# UK Citizen, overstayed my USA waiver visa and now want to join my husband in Canada



## JacqelineA (Sep 8, 2013)

Hi, I am hoping someone can help me? I overstayed my visitor waiver visa in the US for a year, I didn't intend to break the law, Its just my husband kept losing his job in California because of the recession and we couldn't afford to adjust my status over there. Things were so bad that we decided to go to the UK. We applied for my husband to get his permission to stay in the UK and were successful. We have lived in the UK for almost 3 years now. My husband and our son were not happy here though so we decided to go to Canada, (my husband is Canadian). He got a job fairly easily and is now over there. I have flights booked to visit him in 3 weeks.
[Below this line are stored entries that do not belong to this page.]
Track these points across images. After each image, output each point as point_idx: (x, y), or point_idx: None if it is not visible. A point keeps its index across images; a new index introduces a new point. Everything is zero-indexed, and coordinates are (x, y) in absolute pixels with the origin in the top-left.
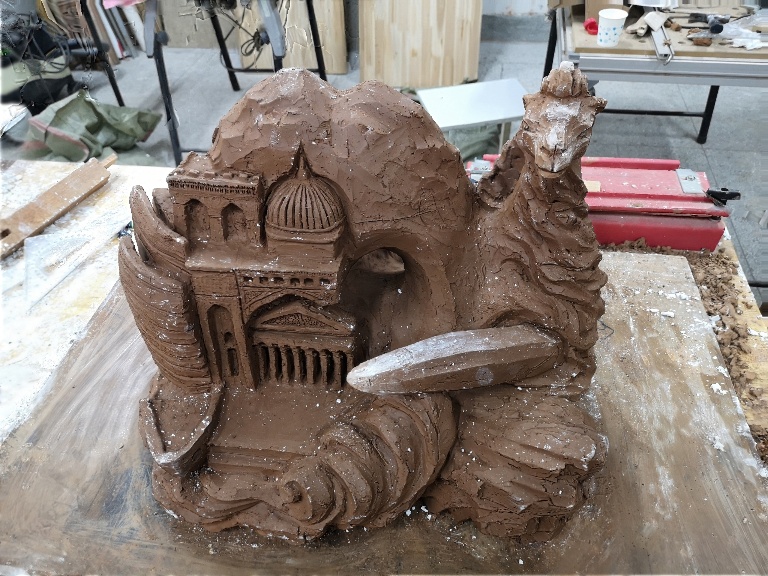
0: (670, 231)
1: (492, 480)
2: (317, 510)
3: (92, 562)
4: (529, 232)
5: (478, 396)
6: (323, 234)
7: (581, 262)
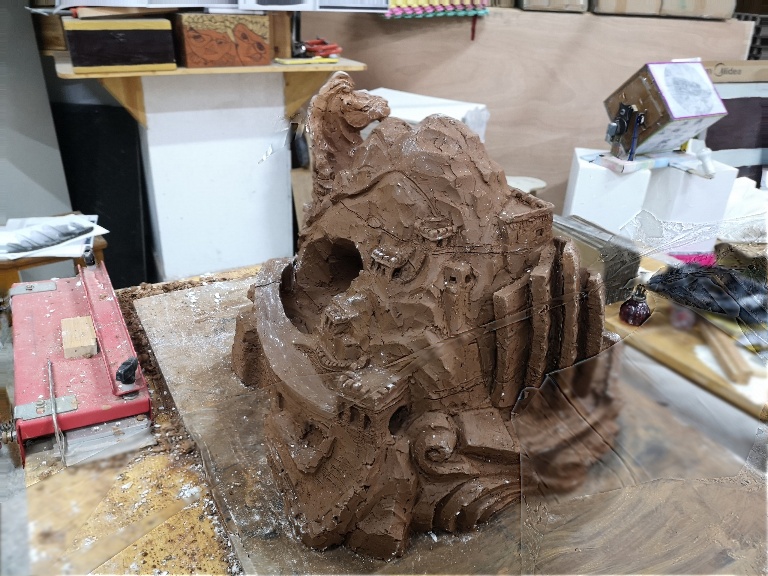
0: None
1: None
2: None
3: None
4: None
5: None
6: None
7: None
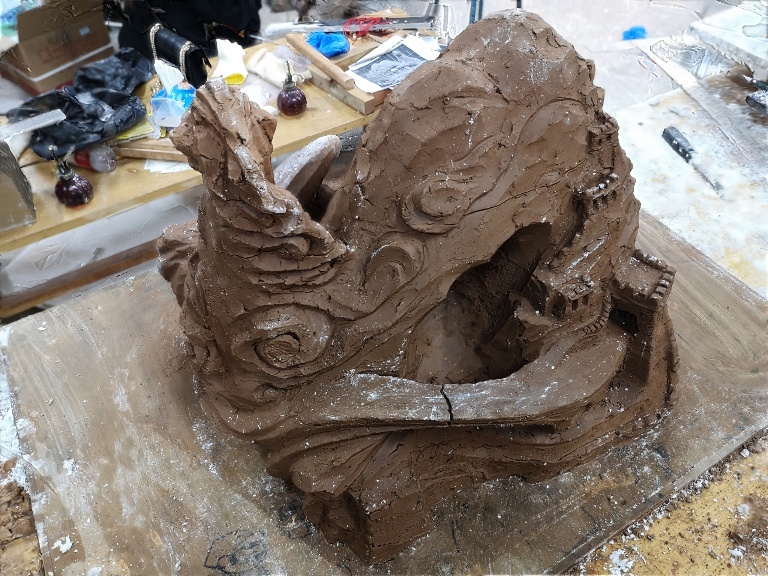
0: None
1: None
2: None
3: None
4: None
5: None
6: None
7: None
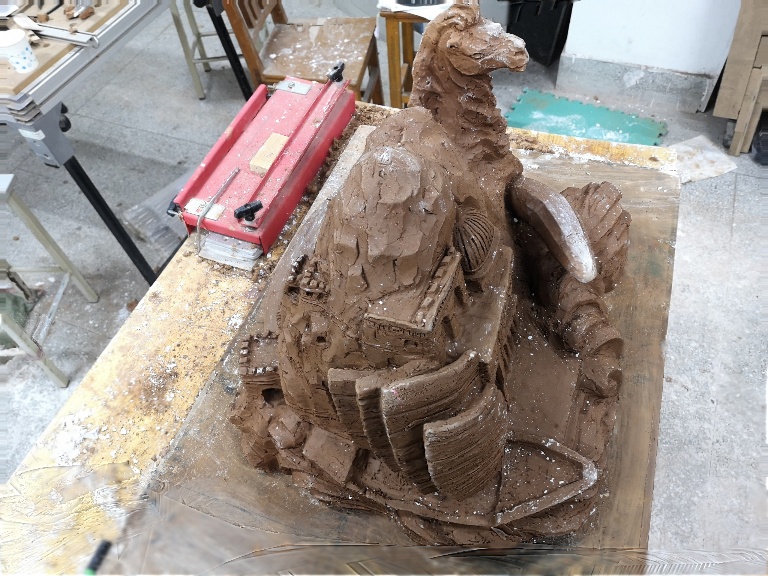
0: (340, 119)
1: (616, 250)
2: None
3: None
4: (482, 131)
5: None
6: None
7: None
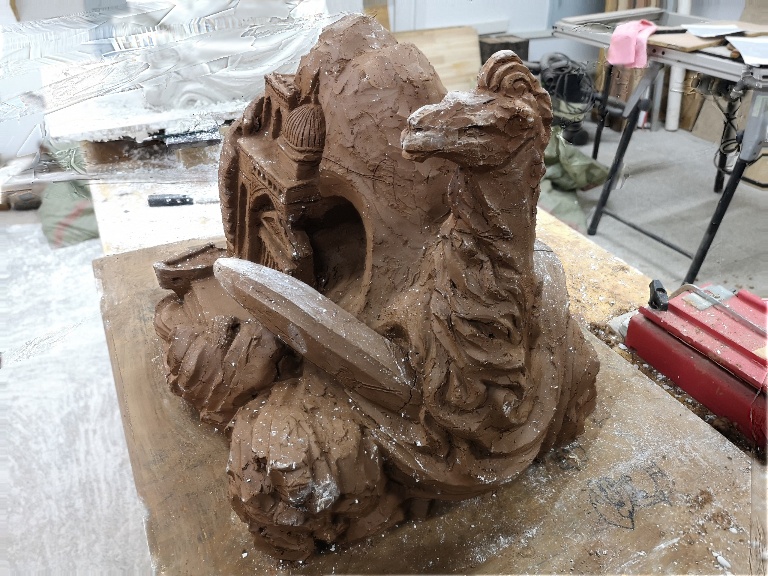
0: None
1: (236, 428)
2: (171, 359)
3: (120, 315)
4: None
5: (317, 376)
6: (296, 152)
7: (459, 306)
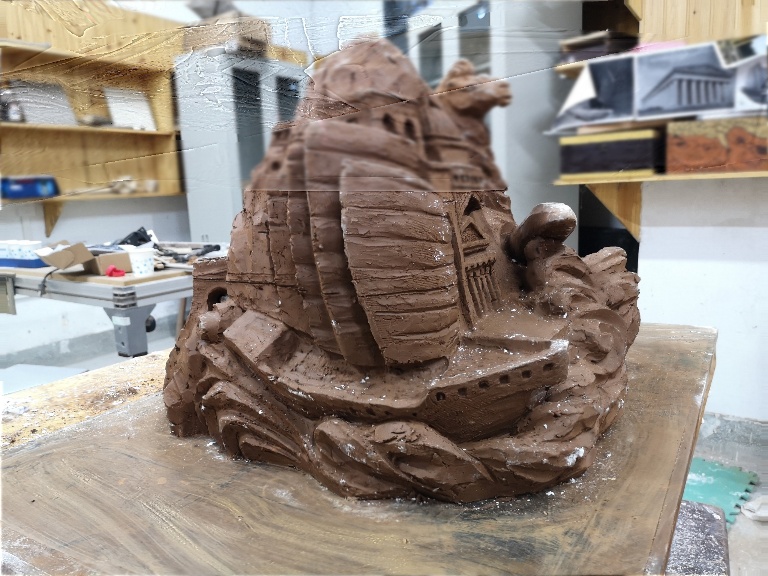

I have return tickets I was wondering if the US overstay is going to be an issue with Canadian immigration when we arrive? it only just occurred to me that it might. I don't know whether the CBSA will even see anything about my overstay or if it will matter as Canada is completely separate from the USA. 
I must highlight that I wasn't deported or told to leave, we were told that as long as we didn't leave the US we could apply when things picked up and we could afford to adjust my status. 
We are so worried now that I could be refused entry, I am missing my husband and he has just started his new job and of course we just want to be a family again as soon as possible.

Please could anyone advise me? We are good people and we would never want to be in that horrible situation again as we were in the USA,it was just the recession and we did the honourable thing by leaving for the UK, legally. I really want to join my husband now and begin our new life. I was going to visit my husband and then we could start the PR application when I returned to the Uk and then we would join him the next month. Is that the way forward? Any advice would be appreciated. Thanks!


----------



## Jrge (Mar 22, 2011)

Hi,


JacqelineA said:


> Hi, I am hoping someone can help me? I overstayed my visitor waiver visa in the US for a year, I didn't intend to break the law, Its just my husband kept losing his job in California because of the recession and we couldn't afford to adjust my status over there. Things were so bad that we decided to go to the UK. We applied for my husband to get his permission to stay in the UK and were successful. We have lived in the UK for almost 3 years now. My husband and our son were not happy here though so we decided to go to Canada, (my husband is Canadian). He got a job fairly easily and is now over there. I have flights booked to visit him in 3 weeks. I have return tickets I was wondering if the US overstay is going to be an issue with Canadian immigration when we arrive? it only just occurred to me that it might. I don't know whether the CBSA will even see anything about my overstay or if it will matter as Canada is completely separate from the USA.
> I must highlight that I wasn't deported or told to leave, we were told that as long as we didn't leave the US we could apply when things picked up and we could afford to adjust my status.
> We are so worried now that I could be refused entry, I am missing my husband and he has just started his new job and of course we just want to be a family again as soon as possible.
> 
> Please could anyone advise me? We are good people and we would never want to be in that horrible situation again as we were in the USA,it was just the recession and we did the honourable thing by leaving for the UK, legally. I really want to join my husband now and begin our new life. I was going to visit my husband and then we could start the PR application when I returned to the Uk and then we would join him the next month. Is that the way forward? Any advice would be appreciated. Thanks!


Technically you shouldn't have any problems to enter as visitor, for as long as you show strong ties to UK. 

Animo
(Cheers)


----------



## JacqelineA (Sep 8, 2013)

Jrge said:


> Hi,
> 
> Technically you shouldn't have any problems to enter as visitor, for as long as you show strong ties to UK.
> 
> ...


Hi Jrge, do you really think so? Do you know if my overstay will show up ? Do you think the Canadians can see by my passport that I overstayed? I have nothing on my passport negatively speaking, I have no stamp and I wasn't deported. it I so scary to think I could fly all the way over there with our son and not be able to gain entry. Thanks again, I really appreciate your advice


----------



## Jrge (Mar 22, 2011)

Hi,


JacqelineA said:


> Hi Jrge, do you really think so? Do you know if my overstay will show up ? Do you think the Canadians can see by my passport that I overstayed? I have nothing on my passport negatively speaking, I have no stamp and I wasn't deported. it I so scary to think I could fly all the way over there with our son and not be able to gain entry. Thanks again, I really appreciate your advice


I've met a couple of Europeans that had been living in the US without any legal status, and it's not only that they were admitted, but now they finally have a work permit. 

Animo
(Cheers)


----------



## JacqelineA (Sep 8, 2013)

That's good to know, I am ringing the CIC and an immigration lawyer today so hopefully we will find out answers. I also think it might help if we just submit my PR sponsored application right away so that the immigration officers will know we are serious about doing things right. 

Thanks!:fingerscrossed:


----------